The next day the place was absolute chaos. All of the stands were filled, strangers were tromping all over the grounds and anyone who was anyone was taking up residence at the castle. I hated it. I wanted nothing more than to stay in my rooms, but Fred and George had roped me in to playing book keeper for their little betting operation since I would remember who bet what and on whom. No matter how many times I told them I was no good with numbers they kept wanting me to set odds. Money I can do, numbers not so much.

It was announced the final challenge would be a maze. A horrifying, dangerous, potentially lethal maze.

I refused to stay all day and eat whatever grubby thing was passing as food at this event. Absolutely not. I had an evil Slytherin image to uphold. I would eat like a civilized person with a knife and fork at a proper table.

Plus it got me away from the bugs. I have no idea what mosquitoes and other nasty flying bugs eat when they are not feasting on tender Weasley witch flesh. They starve I suppose.

I came back in time to see sparks sent up from Fleur's wand. She was out then. Some time later Viktor Krum's wand sent up sparks. So it was just Harry and Cedric now. No matter what Hogwarts would take home the prize!

We all waited on pins and needles to see who would return. There was an incredible amount of excitement when BOTH did!

Until the screaming started.

Until Harry was shouting Voldemort had returned.

Until we all realized Cedric was dead.

Pria became hysterical believing she had accidentally wished it in to existence.

I went looking for my family. For Draco. For anyone who could make sense of this.

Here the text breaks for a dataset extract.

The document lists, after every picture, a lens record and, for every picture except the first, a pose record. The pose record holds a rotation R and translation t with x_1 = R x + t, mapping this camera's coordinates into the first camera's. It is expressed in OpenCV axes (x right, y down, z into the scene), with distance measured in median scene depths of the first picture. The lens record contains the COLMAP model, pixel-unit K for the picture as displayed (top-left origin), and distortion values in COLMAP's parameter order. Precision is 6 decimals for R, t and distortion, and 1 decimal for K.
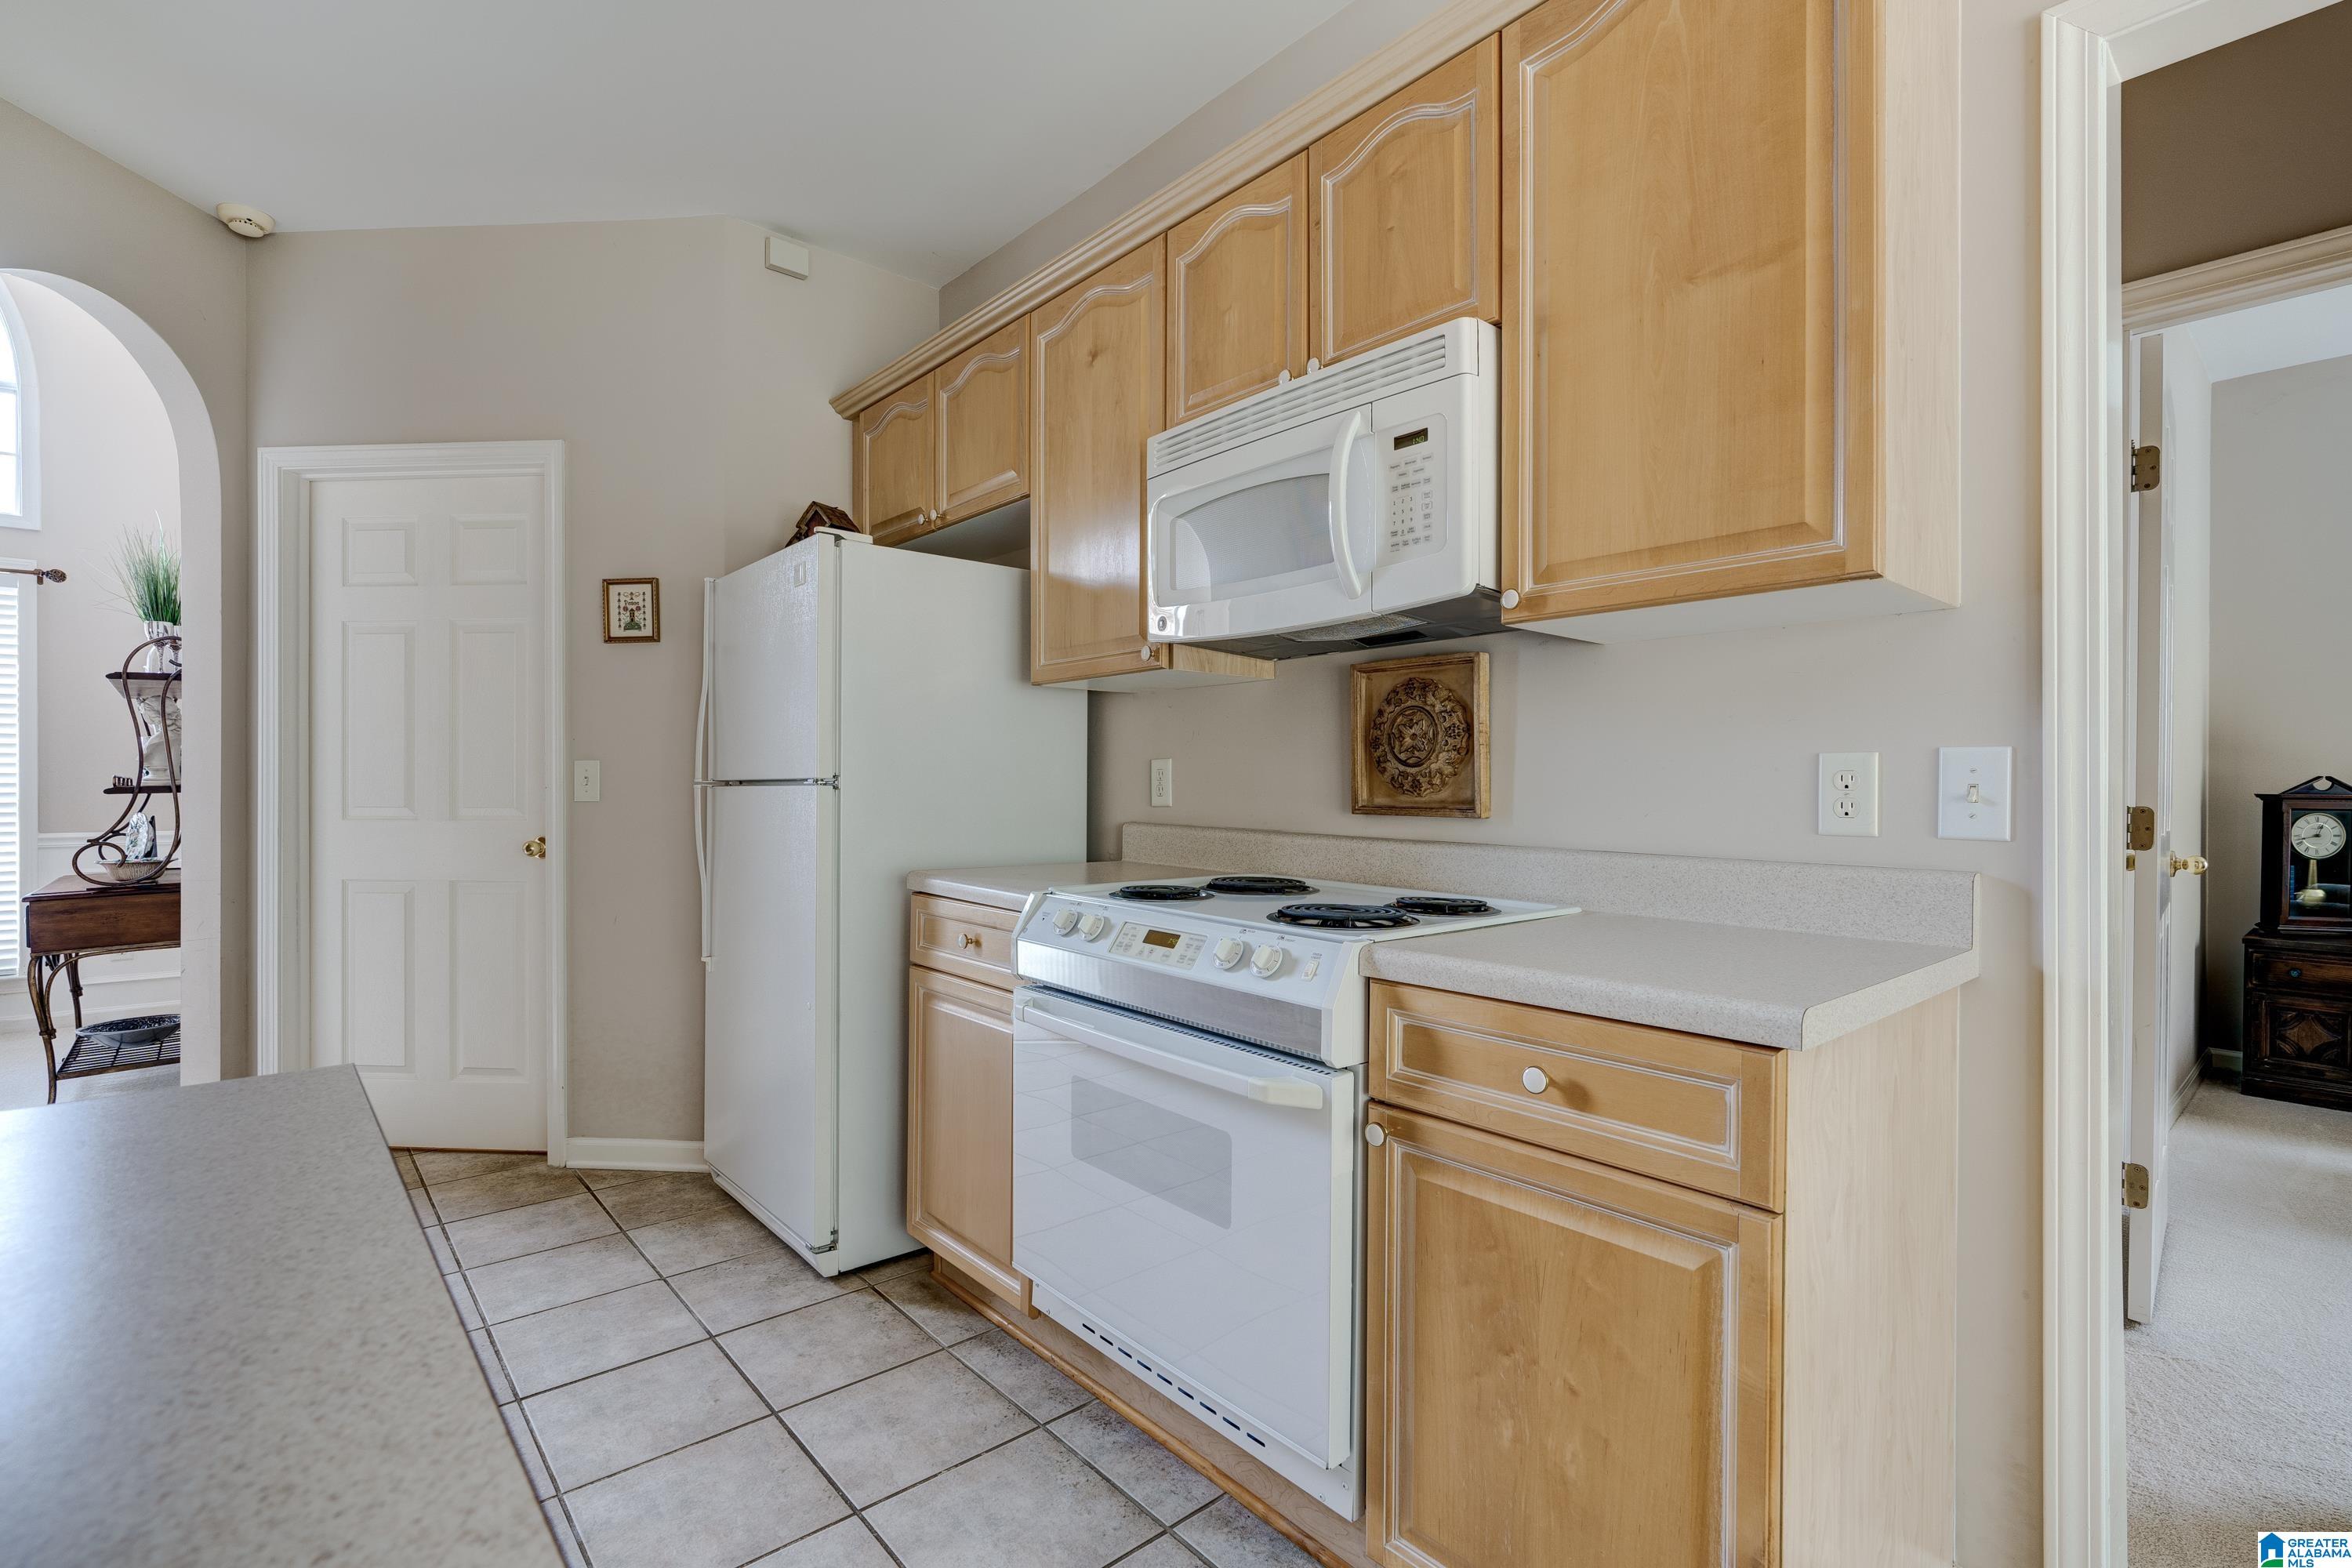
lens RADIAL K [[1076.7, 0, 1178.2], [0, 1076.7, 784.6], [0, 0, 1]] dist [-0.008802, 0.003833]
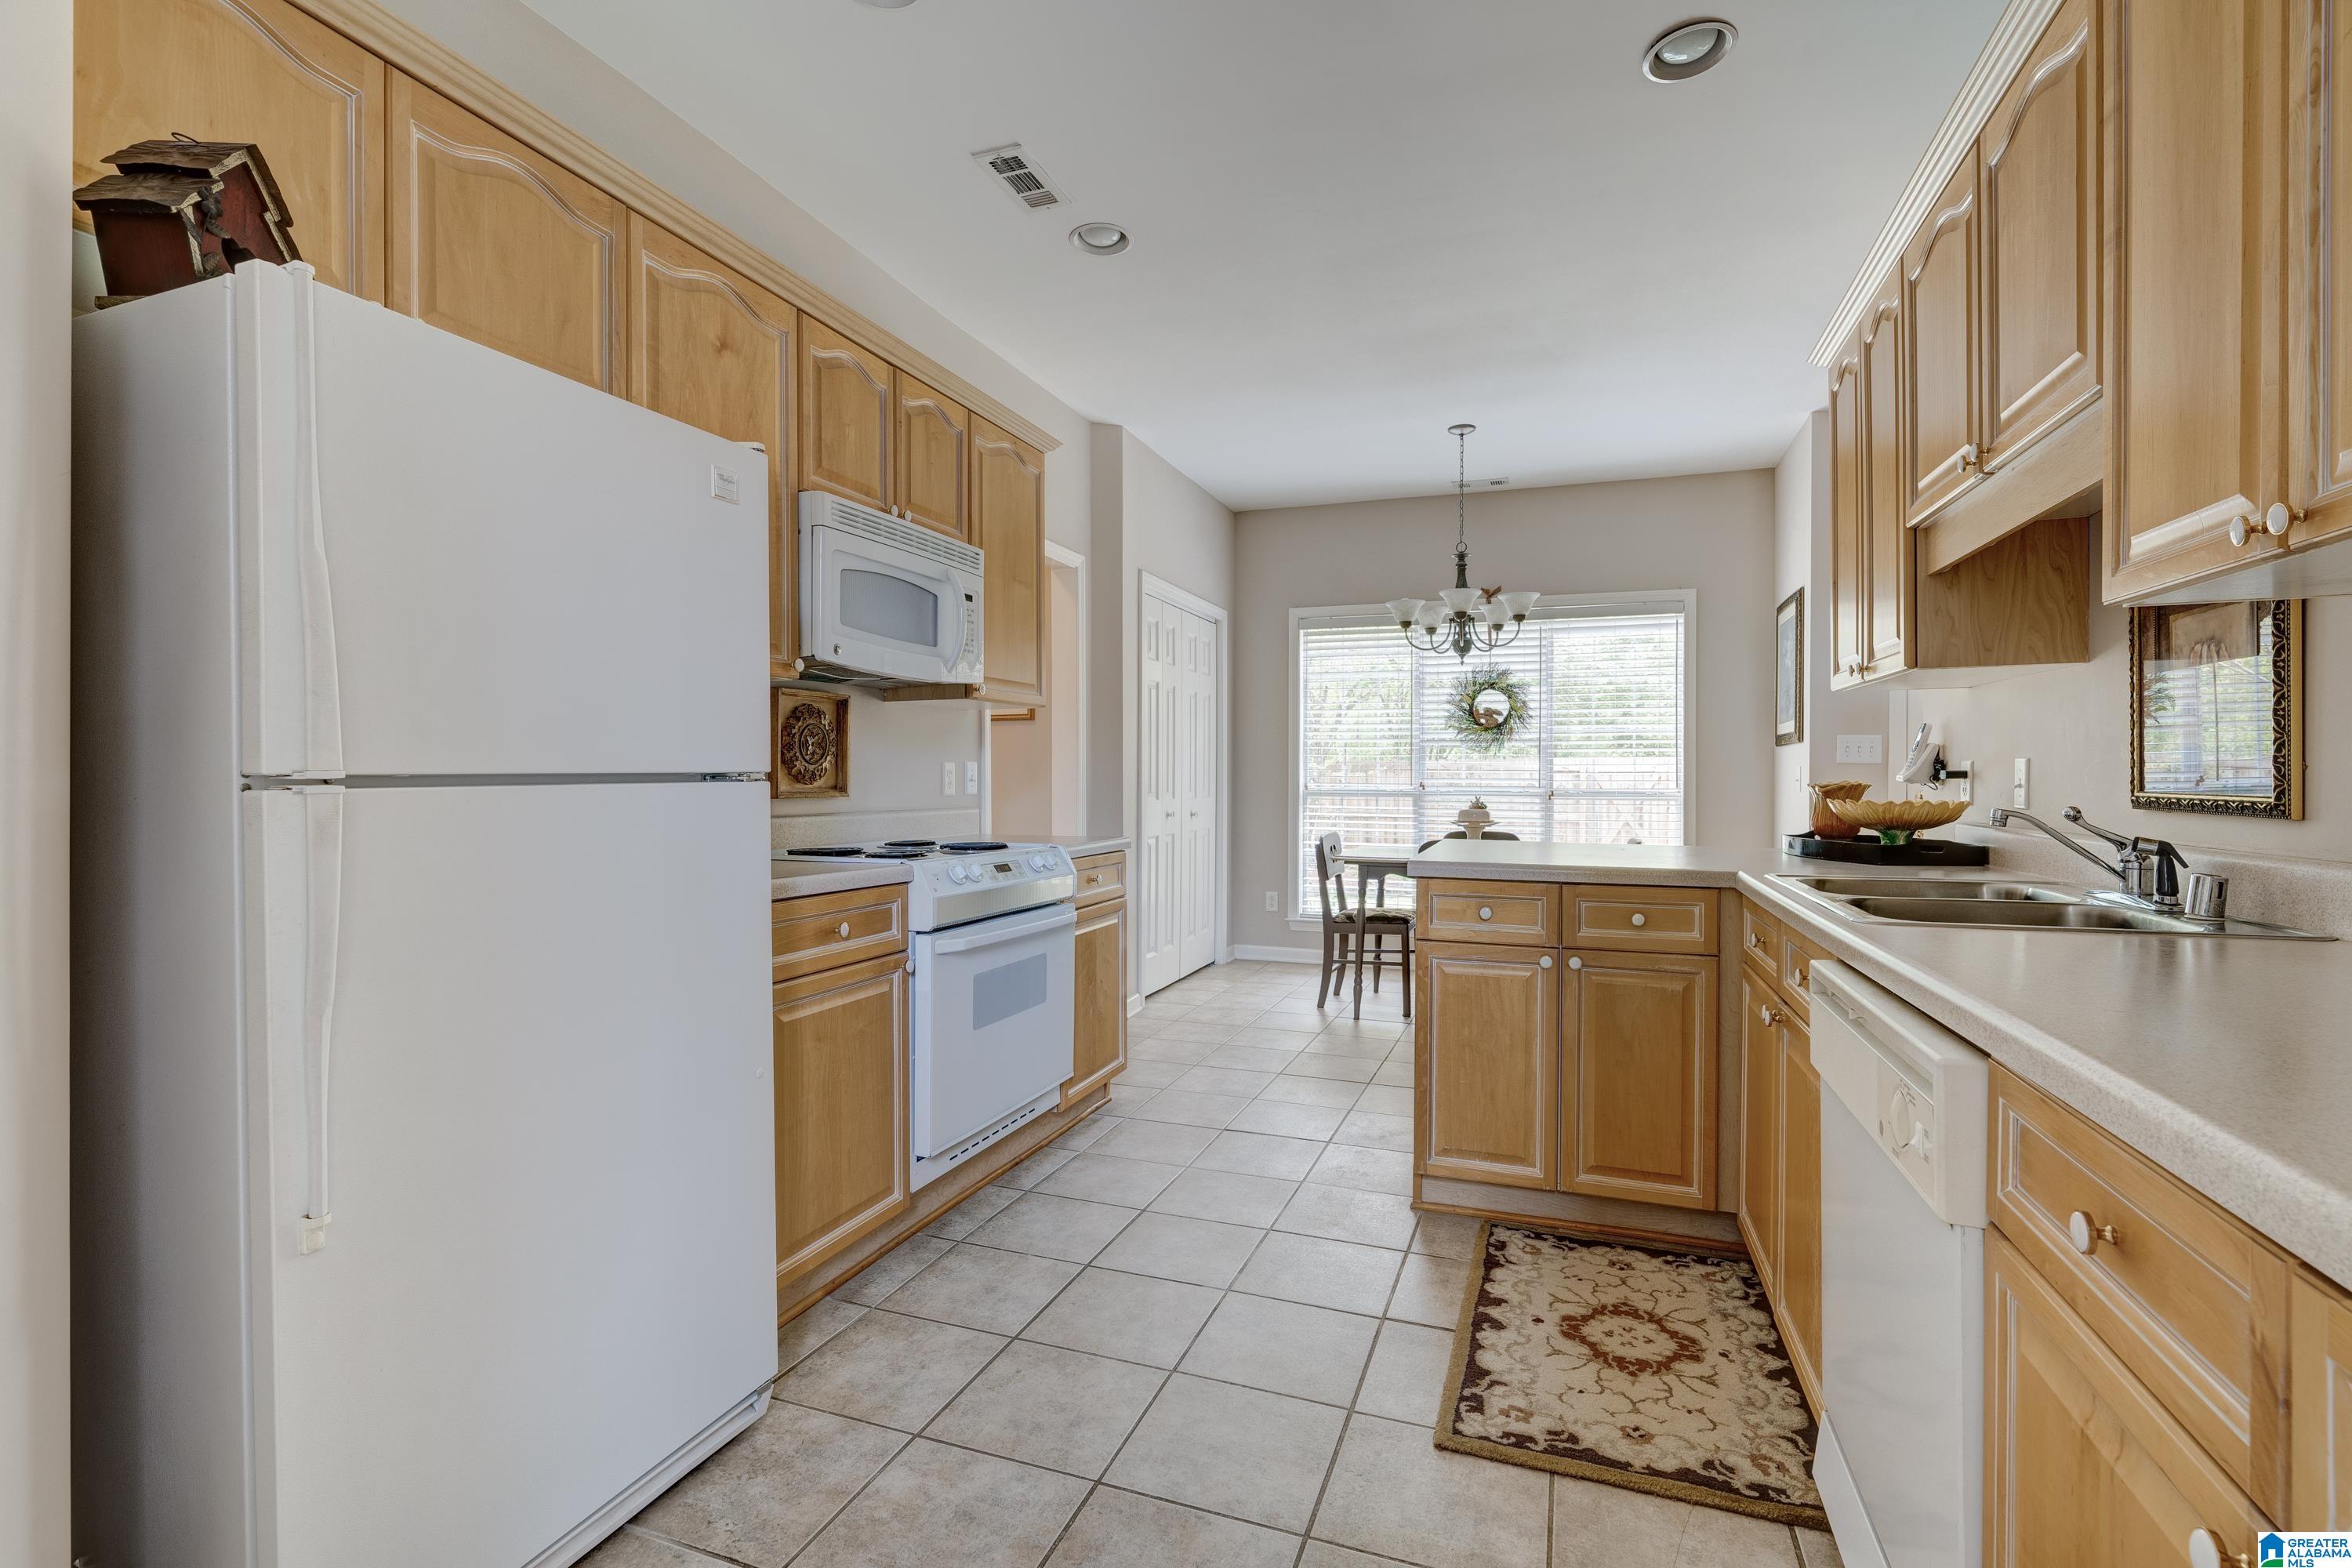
lens RADIAL K [[1076.7, 0, 1179.2], [0, 1076.7, 782.7], [0, 0, 1]] dist [-0.008802, 0.003833]
pose [[-0.480295, -0.007228, 0.877077, -1.359675], [0.002438, 0.999951, 0.009575, -0.005005], [-0.877104, 0.006737, -0.480254, 1.307013]]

I found Draco first and threw myself in to his arms. He comforted and soothed me.

It was some time before I remembered my manners and turned to say hello to Mr. and Mrs. Malfoy. I was very surprised to see only Mrs. Malfoy. "I am so sorry, Mrs. Malfoy. I did not mean to be rude…"

She smiled down at me indulgently. "That is quite alright my dear, I am certain this has been very upsetting for you."

"Yes, Mrs. Malfoy, it has. I am still in a bit of shock. Has Mr. Malfoy gone to see what he can do to help?" I ignored Draco rolling his eyes as I immediately asked after his father.

"Oh yes Alya, he most certainly has." She smiled down at me.

Something in that smile sent chills down my spine.

Why was it these people who I admired above all others were the ones who could also make me feel so uneasy at the same time?

I did admire them above all others… didn't I?

It was just as I was thinking that when my father finally found me. Just like when I was a frightened little girl I threw myself in to my Daddy's arms, certain he would make everything alright.

He stroked my back and hair just like when I was a little girl.

"shhhhh now, it will be alright." Just his voice made me feel safe again. In that moment it did not matter how much we had fought. It did not matter that we did not see eye to eye financially. This was my Daddy and I desperately needed him to make me feel like it was all going to be OK.

Draco politely shook his hand as Daddy held my trembling form.

Soon after Mrs. Malfoy and Draco left, with Draco giving me a kiss on top of my head before leaving with his Mum.

I knew things were going to get bad. At the time I had no idea our years of peace were going to be interrupted by years of war. At the time all I could really see was how it would affect me personally and profoundly

I had no idea at the time that when Draco kissed me goodbye it would be the l would see him for a year.